Have you ever wondered what makes for a good mission statement? Thomas Gilbert is someone who has influenced what many of us do and believe when trying to shape organizational direction, yet he may not be a name with which many are familiar.
Gilbert was a student of B.F. Skinner, the famous psychologist, and he was well-trained in the principles of behaviorism. However, Gilbert felt that behaviorism was fundamentally misguided because it focused on actions people take, not the results of their actions. Instead, Gilbert argues that we should be focused on worthy accomplishments, or outcomes that have value. These are the targets we should identify, measure, and align people’s actions towards. Without the context of worthy accomplishments, focusing on the behavior of people can be incomplete, misleading, or both.
While this may seem simple and obvious, Gilbert provides example after example of how organizations routinely reward for behavior, and not results. If you don’t believe me, just think about the last time you worked with an organization where managers of different departments had competing metrics, and thus, when one department would win another could potentially lose. In Gilbert’s view, the worthy accomplishments in these types of situations are not defined well enough at the policy level to influence and support the creation of appropriate metrics at the department level.
There are many applications of Gilbert’s work in organizations today. For example, consider the time people spend creating mission statements for departments, divisions, and companies. Ideally, these statements are carefully constructed, simple sentences or phrases that describe an organization’s reason for being. Mission statements should also help guide and focus the work of a group. However, it seems that many organizations embark upon the journey to create them without thinking about their practical use.
Here’s a test: think of an organization of which you are a member. Can you recite the mission?

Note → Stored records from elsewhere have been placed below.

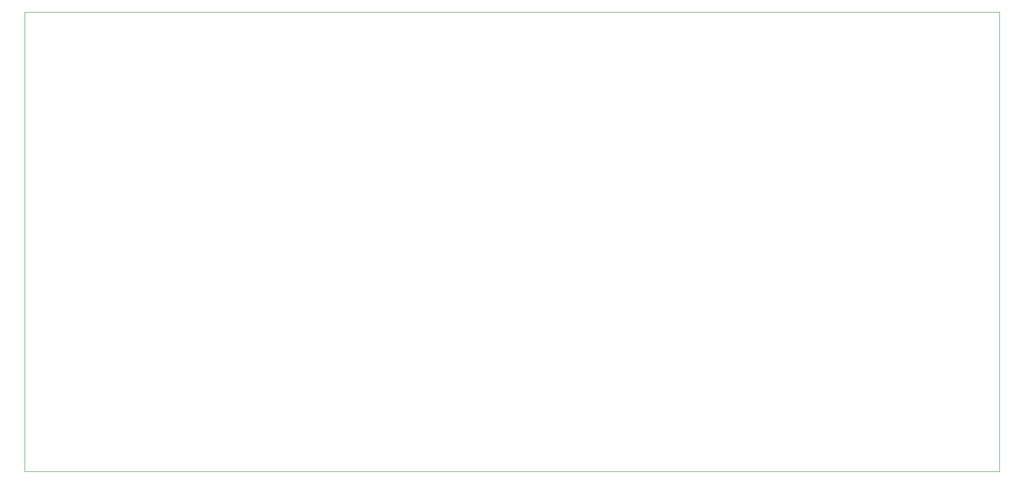
<source format=gm1>
G04 #@! TF.GenerationSoftware,KiCad,Pcbnew,(5.1.5)-3*
G04 #@! TF.CreationDate,2020-03-03T15:35:36+01:00*
G04 #@! TF.ProjectId,PROTEAN_mk2,50524f54-4541-44e5-9f6d-6b322e6b6963,rev?*
G04 #@! TF.SameCoordinates,Original*
G04 #@! TF.FileFunction,Profile,NP*
%FSLAX46Y46*%
G04 Gerber Fmt 4.6, Leading zero omitted, Abs format (unit mm)*
G04 Created by KiCad (PCBNEW (5.1.5)-3) date 2020-03-03 15:35:36*
%MOMM*%
%LPD*%
G04 APERTURE LIST*
%ADD10C,0.100000*%
G04 APERTURE END LIST*
D10*
X123190000Y-118110000D02*
X300990000Y-118110000D01*
X300990000Y-201930000D02*
X300990000Y-118110000D01*
X123190000Y-201930000D02*
X300990000Y-201930000D01*
X123190000Y-201930000D02*
X123190000Y-118110000D01*
M02*

</source>
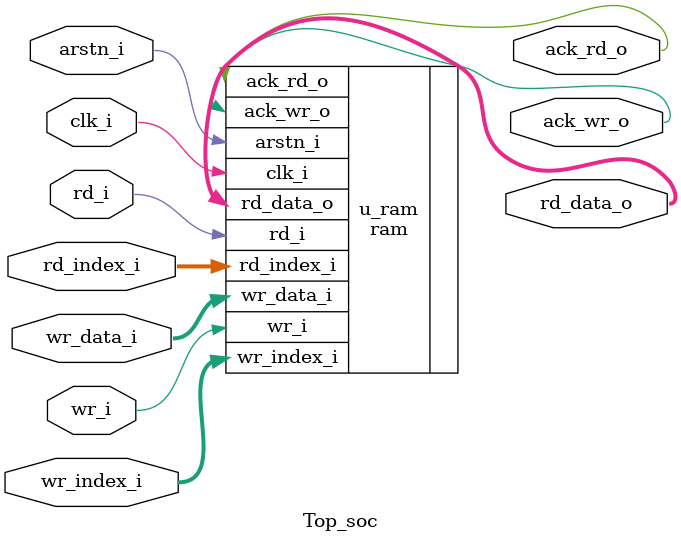
<source format=sv>
module Top_soc#(
  parameter WORD_WIDTH=4,
  parameter INDEX_WIDTH=4
) (
  input  logic                         clk_i,
  input  logic                         arstn_i,

  input  logic                         wr_i,
  output logic                         ack_wr_o,
  input  logic [WORD_WIDTH-1 : 0]      wr_data_i,
  input  logic [INDEX_WIDTH-1 : 0]     wr_index_i,

  input  logic                         rd_i,
  output logic                         ack_rd_o,
  output logic [WORD_WIDTH-1 : 0]      rd_data_o,
  input  logic [INDEX_WIDTH-1 : 0]     rd_index_i
);
  
  ram #(
  .WORD_WIDTH      (WORD_WIDTH),
  .INDEX_WIDTH     (INDEX_WIDTH)
  ) u_ram (
    .clk_i         (clk_i),
    .arstn_i       (arstn_i),

    .wr_i          (wr_i),
    .ack_wr_o      (ack_wr_o),
    .wr_data_i     (wr_data_i),
    .wr_index_i    (wr_index_i),

    .rd_i          (rd_i),
    .ack_rd_o      (ack_rd_o),
    .rd_data_o     (rd_data_o),
    .rd_index_i    (rd_index_i)
  );

endmodule

</source>
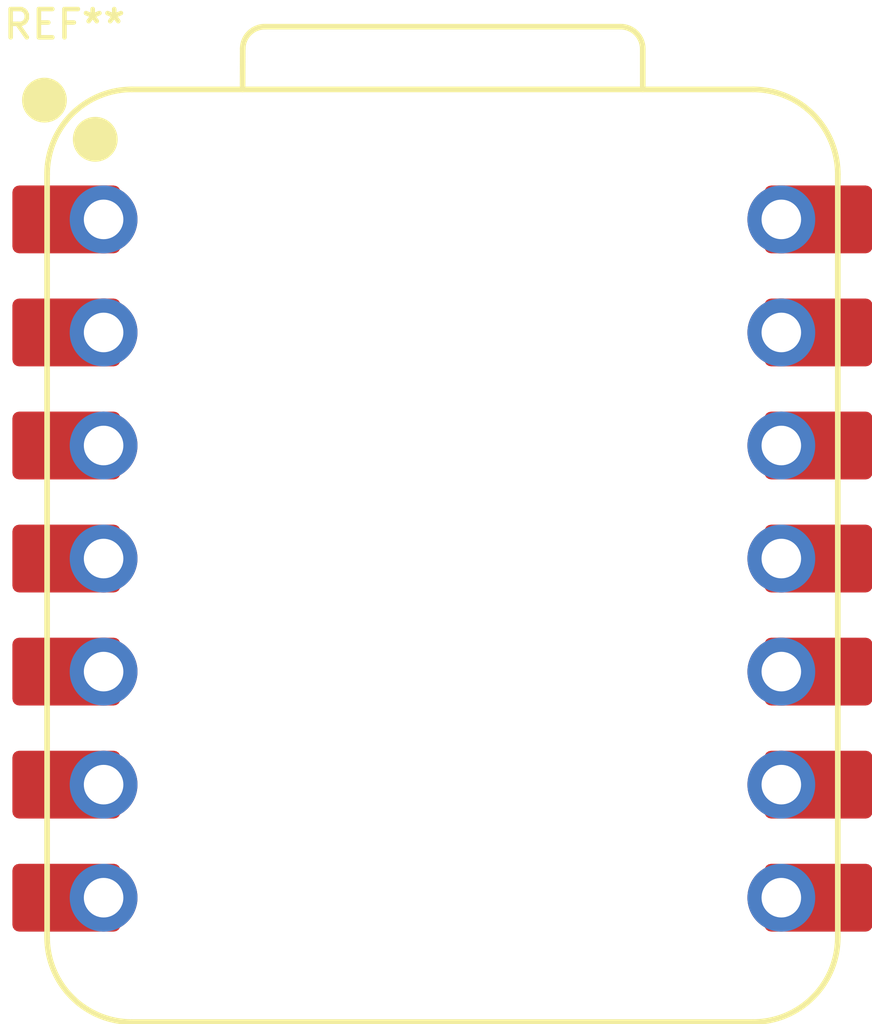
<source format=kicad_pcb>
(kicad_pcb
	(version 20241229)
	(generator "pcbnew")
	(generator_version "9.0")
	(general
		(thickness 1.6)
		(legacy_teardrops no)
	)
	(paper "A4")
	(layers
		(0 "F.Cu" signal)
		(2 "B.Cu" signal)
		(9 "F.Adhes" user "F.Adhesive")
		(11 "B.Adhes" user "B.Adhesive")
		(13 "F.Paste" user)
		(15 "B.Paste" user)
		(5 "F.SilkS" user "F.Silkscreen")
		(7 "B.SilkS" user "B.Silkscreen")
		(1 "F.Mask" user)
		(3 "B.Mask" user)
		(17 "Dwgs.User" user "User.Drawings")
		(19 "Cmts.User" user "User.Comments")
		(21 "Eco1.User" user "User.Eco1")
		(23 "Eco2.User" user "User.Eco2")
		(25 "Edge.Cuts" user)
		(27 "Margin" user)
		(31 "F.CrtYd" user "F.Courtyard")
		(29 "B.CrtYd" user "B.Courtyard")
		(35 "F.Fab" user)
		(33 "B.Fab" user)
		(39 "User.1" user)
		(41 "User.2" user)
		(43 "User.3" user)
		(45 "User.4" user)
	)
	(setup
		(pad_to_mask_clearance 0)
		(allow_soldermask_bridges_in_footprints no)
		(tenting front back)
		(pcbplotparams
			(layerselection 0x00000000_00000000_55555555_5755f5ff)
			(plot_on_all_layers_selection 0x00000000_00000000_00000000_00000000)
			(disableapertmacros no)
			(usegerberextensions no)
			(usegerberattributes yes)
			(usegerberadvancedattributes yes)
			(creategerberjobfile yes)
			(dashed_line_dash_ratio 12.000000)
			(dashed_line_gap_ratio 3.000000)
			(svgprecision 4)
			(plotframeref no)
			(mode 1)
			(useauxorigin no)
			(hpglpennumber 1)
			(hpglpenspeed 20)
			(hpglpendiameter 15.000000)
			(pdf_front_fp_property_popups yes)
			(pdf_back_fp_property_popups yes)
			(pdf_metadata yes)
			(pdf_single_document no)
			(dxfpolygonmode yes)
			(dxfimperialunits yes)
			(dxfusepcbnewfont yes)
			(psnegative no)
			(psa4output no)
			(plot_black_and_white yes)
			(sketchpadsonfab no)
			(plotpadnumbers no)
			(hidednponfab no)
			(sketchdnponfab yes)
			(crossoutdnponfab yes)
			(subtractmaskfromsilk no)
			(outputformat 1)
			(mirror no)
			(drillshape 1)
			(scaleselection 1)
			(outputdirectory "")
		)
	)
	(net 0 "")
	(footprint "OPL:XIAO-RP2040-DIP" (layer "F.Cu") (at 59.5 53.5))
	(embedded_fonts no)
)

</source>
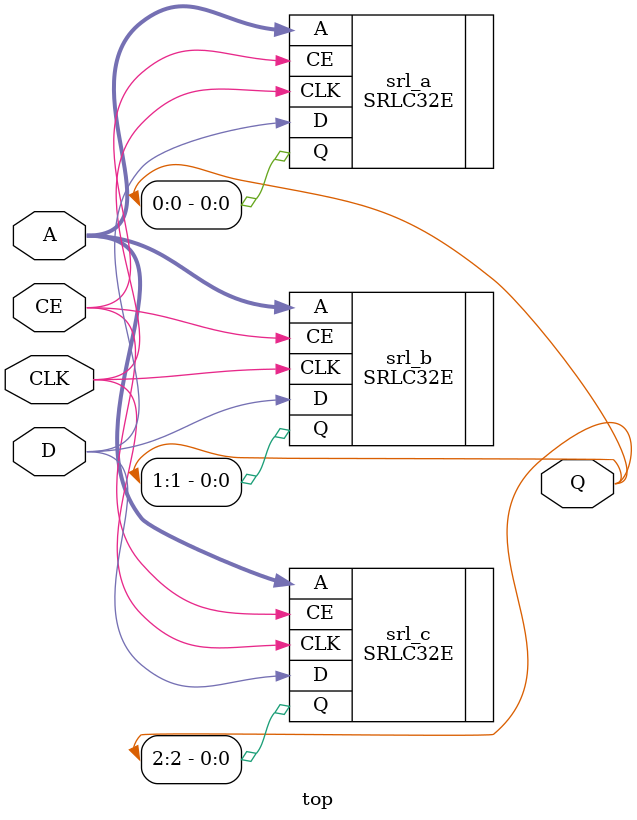
<source format=v>
module top
(
(* clock_buffer_type = "NONE" *)
input  wire CLK,
input  wire CE,
input  wire D,
input  wire [4:0] A,
output wire [2:0] Q
);

  (* LOC="SLICE_X2Y0", BEL="A6LUT"  *)
  SRLC32E srl_a
  (
  .CLK    (CLK),
  .CE     (CE),
  .D      (D),
  .A      (A),
  .Q      (Q[0])
  );

  (* LOC="SLICE_X2Y0", BEL="B6LUT"  *)
  SRLC32E srl_b
  (
  .CLK    (CLK),
  .CE     (CE),
  .D      (D),
  .A      (A),
  .Q      (Q[1])
  );

  (* LOC="SLICE_X2Y0", BEL="C6LUT"  *)
  SRLC32E srl_c
  (
  .CLK    (CLK),
  .CE     (CE),
  .D      (D),
  .A      (A),
  .Q      (Q[2])
  );

endmodule

</source>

Better yet, can you describe how the mission of the organization, your department or team guides your daily actions?
Gilbert offers a simple model, ACORN, for creating a good mission and aligning organizational actions.
A – Accomplishment. Use words that describe an outcome or result. If a mission has been described as a behavior and not a worthy accomplishment, it has not truly been identified.
C – Control. Those who work in the organization should have primary control over choices, strategies, and decisions that lead to mission accomplishment. If the way the mission is articulated primarily depends on others outside the department, consider rewriting it.
O – Overall Objective. Make sure that the mission truly captures the organization’s reason for being. Avoid writing a mission that is simply a subgoal of that overall purpose.
R – Reconciliation. Check that the mission can be reconciled with other goals of the organization. Various units should be working in harmony to achieve the overall organization mission.
N – Number. Ensure that the mission or the results from accomplishing the mission can be measured.